## EXERCISE DIRECTIONS:
Please transcribe every one of the lines below word for word, leaving nothing out.

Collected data
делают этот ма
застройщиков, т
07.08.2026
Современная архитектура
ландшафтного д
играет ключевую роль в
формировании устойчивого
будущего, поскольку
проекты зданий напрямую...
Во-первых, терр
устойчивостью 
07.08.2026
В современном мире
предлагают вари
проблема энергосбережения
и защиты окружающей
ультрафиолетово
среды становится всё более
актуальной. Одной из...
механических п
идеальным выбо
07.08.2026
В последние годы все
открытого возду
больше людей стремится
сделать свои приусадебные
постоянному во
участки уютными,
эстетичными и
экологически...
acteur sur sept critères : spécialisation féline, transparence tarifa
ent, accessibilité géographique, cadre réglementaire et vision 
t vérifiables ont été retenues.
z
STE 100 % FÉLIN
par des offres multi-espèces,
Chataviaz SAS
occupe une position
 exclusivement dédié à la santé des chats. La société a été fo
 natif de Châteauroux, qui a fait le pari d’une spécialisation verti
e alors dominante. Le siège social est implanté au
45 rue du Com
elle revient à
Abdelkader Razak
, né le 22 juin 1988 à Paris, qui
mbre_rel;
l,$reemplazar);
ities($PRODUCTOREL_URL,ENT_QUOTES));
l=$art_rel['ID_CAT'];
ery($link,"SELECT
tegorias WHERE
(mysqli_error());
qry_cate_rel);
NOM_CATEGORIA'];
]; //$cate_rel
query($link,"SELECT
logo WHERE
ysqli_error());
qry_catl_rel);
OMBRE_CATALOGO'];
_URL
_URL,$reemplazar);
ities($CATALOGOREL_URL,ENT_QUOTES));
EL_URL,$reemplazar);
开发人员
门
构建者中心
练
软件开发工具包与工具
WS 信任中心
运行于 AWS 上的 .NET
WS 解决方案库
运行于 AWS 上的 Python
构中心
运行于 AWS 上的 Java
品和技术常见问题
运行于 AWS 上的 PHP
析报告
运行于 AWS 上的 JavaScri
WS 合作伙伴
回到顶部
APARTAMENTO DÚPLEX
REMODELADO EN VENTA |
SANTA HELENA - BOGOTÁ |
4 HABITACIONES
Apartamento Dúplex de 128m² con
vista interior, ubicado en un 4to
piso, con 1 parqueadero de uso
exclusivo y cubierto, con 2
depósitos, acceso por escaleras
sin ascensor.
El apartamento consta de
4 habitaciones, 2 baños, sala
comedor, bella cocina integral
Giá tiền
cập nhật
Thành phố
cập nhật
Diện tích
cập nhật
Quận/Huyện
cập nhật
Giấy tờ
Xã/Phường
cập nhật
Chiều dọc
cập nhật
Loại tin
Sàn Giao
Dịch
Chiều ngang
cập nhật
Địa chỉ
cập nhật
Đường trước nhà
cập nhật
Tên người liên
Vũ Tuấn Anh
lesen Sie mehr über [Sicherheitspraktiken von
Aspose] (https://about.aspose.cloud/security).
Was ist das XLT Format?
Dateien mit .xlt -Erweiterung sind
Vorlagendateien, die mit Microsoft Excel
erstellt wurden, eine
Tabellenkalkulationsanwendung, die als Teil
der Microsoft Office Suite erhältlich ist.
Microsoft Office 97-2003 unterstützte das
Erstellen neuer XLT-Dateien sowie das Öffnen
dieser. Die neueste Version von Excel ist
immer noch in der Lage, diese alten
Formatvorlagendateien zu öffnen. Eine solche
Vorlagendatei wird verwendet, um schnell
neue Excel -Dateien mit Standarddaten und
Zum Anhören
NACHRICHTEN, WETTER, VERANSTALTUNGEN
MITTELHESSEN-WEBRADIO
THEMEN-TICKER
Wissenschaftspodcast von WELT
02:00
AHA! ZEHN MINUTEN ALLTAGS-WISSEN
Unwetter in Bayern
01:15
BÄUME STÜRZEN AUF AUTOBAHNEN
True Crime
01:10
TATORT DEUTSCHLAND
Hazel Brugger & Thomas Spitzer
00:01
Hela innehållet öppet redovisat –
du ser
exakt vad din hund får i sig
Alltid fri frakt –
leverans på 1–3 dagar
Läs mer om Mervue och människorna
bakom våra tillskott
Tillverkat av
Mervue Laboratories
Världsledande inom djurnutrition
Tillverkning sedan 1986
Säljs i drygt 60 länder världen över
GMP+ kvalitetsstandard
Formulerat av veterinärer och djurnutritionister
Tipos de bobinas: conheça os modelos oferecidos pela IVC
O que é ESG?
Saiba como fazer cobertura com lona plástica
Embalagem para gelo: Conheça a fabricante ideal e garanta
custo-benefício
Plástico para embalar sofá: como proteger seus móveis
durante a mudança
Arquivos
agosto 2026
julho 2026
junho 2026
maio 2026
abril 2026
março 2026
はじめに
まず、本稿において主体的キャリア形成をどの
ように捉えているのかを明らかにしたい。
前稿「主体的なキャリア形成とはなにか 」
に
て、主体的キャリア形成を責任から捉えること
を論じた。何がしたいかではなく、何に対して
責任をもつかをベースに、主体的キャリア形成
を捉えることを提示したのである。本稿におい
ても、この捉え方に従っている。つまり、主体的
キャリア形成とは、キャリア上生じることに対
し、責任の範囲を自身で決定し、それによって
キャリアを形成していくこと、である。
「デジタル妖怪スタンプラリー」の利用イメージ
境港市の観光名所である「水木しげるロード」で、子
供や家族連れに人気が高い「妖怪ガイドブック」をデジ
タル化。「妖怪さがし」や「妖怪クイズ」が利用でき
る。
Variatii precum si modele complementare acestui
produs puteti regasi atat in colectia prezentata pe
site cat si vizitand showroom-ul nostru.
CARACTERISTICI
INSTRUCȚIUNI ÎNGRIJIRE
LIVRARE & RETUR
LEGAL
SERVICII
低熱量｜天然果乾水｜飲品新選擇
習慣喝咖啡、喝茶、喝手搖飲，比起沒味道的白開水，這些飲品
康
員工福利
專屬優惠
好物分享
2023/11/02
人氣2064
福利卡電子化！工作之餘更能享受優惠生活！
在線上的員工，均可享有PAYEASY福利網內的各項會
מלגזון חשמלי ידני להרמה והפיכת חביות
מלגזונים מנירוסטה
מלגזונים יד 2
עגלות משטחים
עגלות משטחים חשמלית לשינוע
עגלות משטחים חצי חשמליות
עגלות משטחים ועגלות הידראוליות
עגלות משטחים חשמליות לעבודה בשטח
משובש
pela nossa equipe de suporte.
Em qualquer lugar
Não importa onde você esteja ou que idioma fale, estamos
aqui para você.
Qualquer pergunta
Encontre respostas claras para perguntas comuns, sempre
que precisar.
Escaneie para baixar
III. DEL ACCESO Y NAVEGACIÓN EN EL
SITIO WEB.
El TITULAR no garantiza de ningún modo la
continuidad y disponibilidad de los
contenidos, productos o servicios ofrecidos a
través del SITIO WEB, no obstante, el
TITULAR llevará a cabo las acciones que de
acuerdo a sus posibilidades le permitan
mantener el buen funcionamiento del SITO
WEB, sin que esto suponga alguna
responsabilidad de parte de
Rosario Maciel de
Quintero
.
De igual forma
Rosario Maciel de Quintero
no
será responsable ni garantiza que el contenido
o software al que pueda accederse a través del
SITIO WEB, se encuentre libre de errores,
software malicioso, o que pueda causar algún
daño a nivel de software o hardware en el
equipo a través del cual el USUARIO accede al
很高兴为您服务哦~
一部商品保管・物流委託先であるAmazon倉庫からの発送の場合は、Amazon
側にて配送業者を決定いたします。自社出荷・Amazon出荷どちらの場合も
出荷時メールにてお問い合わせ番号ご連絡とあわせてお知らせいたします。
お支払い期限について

## SOLVED EXERCISE:
делают этот ма
застройщиков, т
07.08.2026
Современная архитектура
ландшафтного д
играет ключевую роль в
формировании устойчивого
будущего, поскольку
проекты зданий напрямую...
Во-первых, терр
устойчивостью 
07.08.2026
В современном мире
предлагают вари
проблема энергосбережения
и защиты окружающей
ультрафиолетово
среды становится всё более
актуальной. Одной из...
механических п
идеальным выбо
07.08.2026
В последние годы все
открытого возду
больше людей стремится
сделать свои приусадебные
постоянному во
участки уютными,
эстетичными и
экологически...
acteur sur sept critères : spécialisation féline, transparence tarifa
ent, accessibilité géographique, cadre réglementaire et vision 
t vérifiables ont été retenues.
z
STE 100 % FÉLIN
par des offres multi-espèces,
Chataviaz SAS
occupe une position
 exclusivement dédié à la santé des chats. La société a été fo
 natif de Châteauroux, qui a fait le pari d’une spécialisation verti
e alors dominante. Le siège social est implanté au
45 rue du Com
elle revient à
Abdelkader Razak
, né le 22 juin 1988 à Paris, qui
mbre_rel;
l,$reemplazar);
ities($PRODUCTOREL_URL,ENT_QUOTES));
l=$art_rel['ID_CAT'];
ery($link,"SELECT
tegorias WHERE
(mysqli_error());
qry_cate_rel);
NOM_CATEGORIA'];
]; //$cate_rel
query($link,"SELECT
logo WHERE
ysqli_error());
qry_catl_rel);
OMBRE_CATALOGO'];
_URL
_URL,$reemplazar);
ities($CATALOGOREL_URL,ENT_QUOTES));
EL_URL,$reemplazar);
开发人员
门
构建者中心
练
软件开发工具包与工具
WS 信任中心
运行于 AWS 上的 .NET
WS 解决方案库
运行于 AWS 上的 Python
构中心
运行于 AWS 上的 Java
品和技术常见问题
运行于 AWS 上的 PHP
析报告
运行于 AWS 上的 JavaScri
WS 合作伙伴
回到顶部
APARTAMENTO DÚPLEX
REMODELADO EN VENTA |
SANTA HELENA - BOGOTÁ |
4 HABITACIONES
Apartamento Dúplex de 128m² con
vista interior, ubicado en un 4to
piso, con 1 parqueadero de uso
exclusivo y cubierto, con 2
depósitos, acceso por escaleras
sin ascensor.
El apartamento consta de
4 habitaciones, 2 baños, sala
comedor, bella cocina integral
Giá tiền
cập nhật
Thành phố
cập nhật
Diện tích
cập nhật
Quận/Huyện
cập nhật
Giấy tờ
Xã/Phường
cập nhật
Chiều dọc
cập nhật
Loại tin
Sàn Giao
Dịch
Chiều ngang
cập nhật
Địa chỉ
cập nhật
Đường trước nhà
cập nhật
Tên người liên
Vũ Tuấn Anh
lesen Sie mehr über [Sicherheitspraktiken von
Aspose] (https://about.aspose.cloud/security).
Was ist das XLT Format?
Dateien mit .xlt -Erweiterung sind
Vorlagendateien, die mit Microsoft Excel
erstellt wurden, eine
Tabellenkalkulationsanwendung, die als Teil
der Microsoft Office Suite erhältlich ist.
Microsoft Office 97-2003 unterstützte das
Erstellen neuer XLT-Dateien sowie das Öffnen
dieser. Die neueste Version von Excel ist
immer noch in der Lage, diese alten
Formatvorlagendateien zu öffnen. Eine solche
Vorlagendatei wird verwendet, um schnell
neue Excel -Dateien mit Standarddaten und
Zum Anhören
NACHRICHTEN, WETTER, VERANSTALTUNGEN
MITTELHESSEN-WEBRADIO
THEMEN-TICKER
Wissenschaftspodcast von WELT
02:00
AHA! ZEHN MINUTEN ALLTAGS-WISSEN
Unwetter in Bayern
01:15
BÄUME STÜRZEN AUF AUTOBAHNEN
True Crime
01:10
TATORT DEUTSCHLAND
Hazel Brugger & Thomas Spitzer
00:01
Hela innehållet öppet redovisat –
du ser
exakt vad din hund får i sig
Alltid fri frakt –
leverans på 1–3 dagar
Läs mer om Mervue och människorna
bakom våra tillskott
Tillverkat av
Mervue Laboratories
Världsledande inom djurnutrition
Tillverkning sedan 1986
Säljs i drygt 60 länder världen över
GMP+ kvalitetsstandard
Formulerat av veterinärer och djurnutritionister
Tipos de bobinas: conheça os modelos oferecidos pela IVC
O que é ESG?
Saiba como fazer cobertura com lona plástica
Embalagem para gelo: Conheça a fabricante ideal e garanta
custo-benefício
Plástico para embalar sofá: como proteger seus móveis
durante a mudança
Arquivos
agosto 2026
julho 2026
junho 2026
maio 2026
abril 2026
março 2026
はじめに
まず、本稿において主体的キャリア形成をどの
ように捉えているのかを明らかにしたい。
前稿「主体的なキャリア形成とはなにか 」
に
て、主体的キャリア形成を責任から捉えること
を論じた。何がしたいかではなく、何に対して
責任をもつかをベースに、主体的キャリア形成
を捉えることを提示したのである。本稿におい
ても、この捉え方に従っている。つまり、主体的
キャリア形成とは、キャリア上生じることに対
し、責任の範囲を自身で決定し、それによって
キャリアを形成していくこと、である。
「デジタル妖怪スタンプラリー」の利用イメージ
境港市の観光名所である「水木しげるロード」で、子
供や家族連れに人気が高い「妖怪ガイドブック」をデジ
タル化。「妖怪さがし」や「妖怪クイズ」が利用でき
る。
Variatii precum si modele complementare acestui
produs puteti regasi atat in colectia prezentata pe
site cat si vizitand showroom-ul nostru.
CARACTERISTICI
INSTRUCȚIUNI ÎNGRIJIRE
LIVRARE & RETUR
LEGAL
SERVICII
低熱量｜天然果乾水｜飲品新選擇
習慣喝咖啡、喝茶、喝手搖飲，比起沒味道的白開水，這些飲品
康
員工福利
專屬優惠
好物分享
2023/11/02
人氣2064
福利卡電子化！工作之餘更能享受優惠生活！
在線上的員工，均可享有PAYEASY福利網內的各項會
מלגזון חשמלי ידני להרמה והפיכת חביות
מלגזונים מנירוסטה
מלגזונים יד 2
עגלות משטחים
עגלות משטחים חשמלית לשינוע
עגלות משטחים חצי חשמליות
עגלות משטחים ועגלות הידראוליות
עגלות משטחים חשמליות לעבודה בשטח
משובש
pela nossa equipe de suporte.
Em qualquer lugar
Não importa onde você esteja ou que idioma fale, estamos
aqui para você.
Qualquer pergunta
Encontre respostas claras para perguntas comuns, sempre
que precisar.
Escaneie para baixar
III. DEL ACCESO Y NAVEGACIÓN EN EL
SITIO WEB.
El TITULAR no garantiza de ningún modo la
continuidad y disponibilidad de los
contenidos, productos o servicios ofrecidos a
través del SITIO WEB, no obstante, el
TITULAR llevará a cabo las acciones que de
acuerdo a sus posibilidades le permitan
mantener el buen funcionamiento del SITO
WEB, sin que esto suponga alguna
responsabilidad de parte de
Rosario Maciel de
Quintero
.
De igual forma
Rosario Maciel de Quintero
no
será responsable ni garantiza que el contenido
o software al que pueda accederse a través del
SITIO WEB, se encuentre libre de errores,
software malicioso, o que pueda causar algún
daño a nivel de software o hardware en el
equipo a través del cual el USUARIO accede al
很高兴为您服务哦~
一部商品保管・物流委託先であるAmazon倉庫からの発送の場合は、Amazon
側にて配送業者を決定いたします。自社出荷・Amazon出荷どちらの場合も
出荷時メールにてお問い合わせ番号ご連絡とあわせてお知らせいたします。
お支払い期限について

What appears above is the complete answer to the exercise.